#### Dataset:
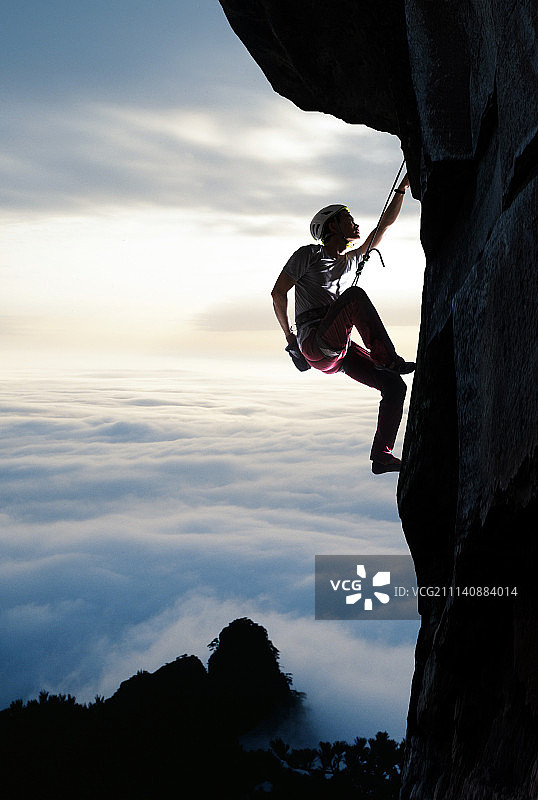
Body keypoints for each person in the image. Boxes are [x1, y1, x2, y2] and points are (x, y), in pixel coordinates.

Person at [271, 173, 415, 474]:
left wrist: (401, 189)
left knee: (394, 387)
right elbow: (278, 292)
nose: (356, 225)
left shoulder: (349, 261)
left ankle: (382, 456)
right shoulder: (308, 256)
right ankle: (386, 357)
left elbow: (383, 226)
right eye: (348, 219)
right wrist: (290, 338)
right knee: (354, 296)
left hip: (337, 351)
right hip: (314, 341)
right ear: (333, 226)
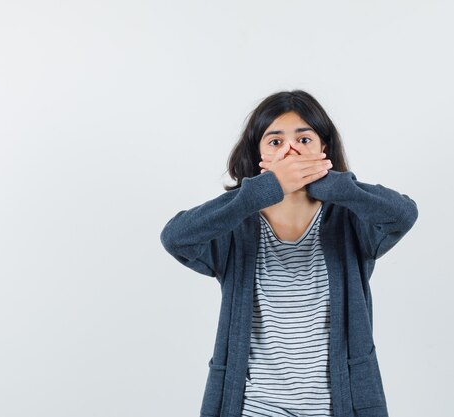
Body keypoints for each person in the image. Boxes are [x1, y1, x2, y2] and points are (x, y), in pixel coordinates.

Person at [160, 90, 418, 417]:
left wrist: (333, 186)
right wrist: (262, 191)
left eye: (304, 139)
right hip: (251, 408)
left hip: (337, 408)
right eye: (275, 141)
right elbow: (175, 237)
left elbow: (403, 215)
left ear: (324, 148)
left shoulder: (351, 220)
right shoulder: (235, 227)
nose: (291, 150)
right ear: (259, 156)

#### The problem:
Be exact. Write out all the entries and omit the pictures.

#### Task answer:
Body keypoints for each person in the image. Boxes are [x1, y1, x2, y2] and points are (x, y), in pixel coordinates.

Person at [271, 173, 415, 474]:
left wrist: (401, 189)
left knee: (394, 387)
right elbow: (278, 292)
nose: (356, 225)
left shoulder: (349, 261)
left ankle: (382, 456)
right shoulder: (308, 256)
right ankle: (386, 357)
left elbow: (383, 226)
right eye: (348, 219)
right wrist: (290, 338)
right knee: (354, 296)
left hip: (337, 351)
right hip: (314, 341)
right ear: (333, 226)
Body keypoints for each person in the image. Boxes are [x1, y1, x2, y2] and points are (x, y), in pixel coordinates.

Person at [160, 90, 418, 417]:
left wrist: (333, 186)
right wrist: (262, 191)
left eye: (304, 139)
right hip: (251, 408)
left hip: (337, 408)
right eye: (275, 141)
right elbow: (175, 237)
left elbow: (403, 215)
left ear: (324, 148)
left shoulder: (351, 220)
right shoulder: (235, 227)
nose: (291, 150)
right ear: (259, 156)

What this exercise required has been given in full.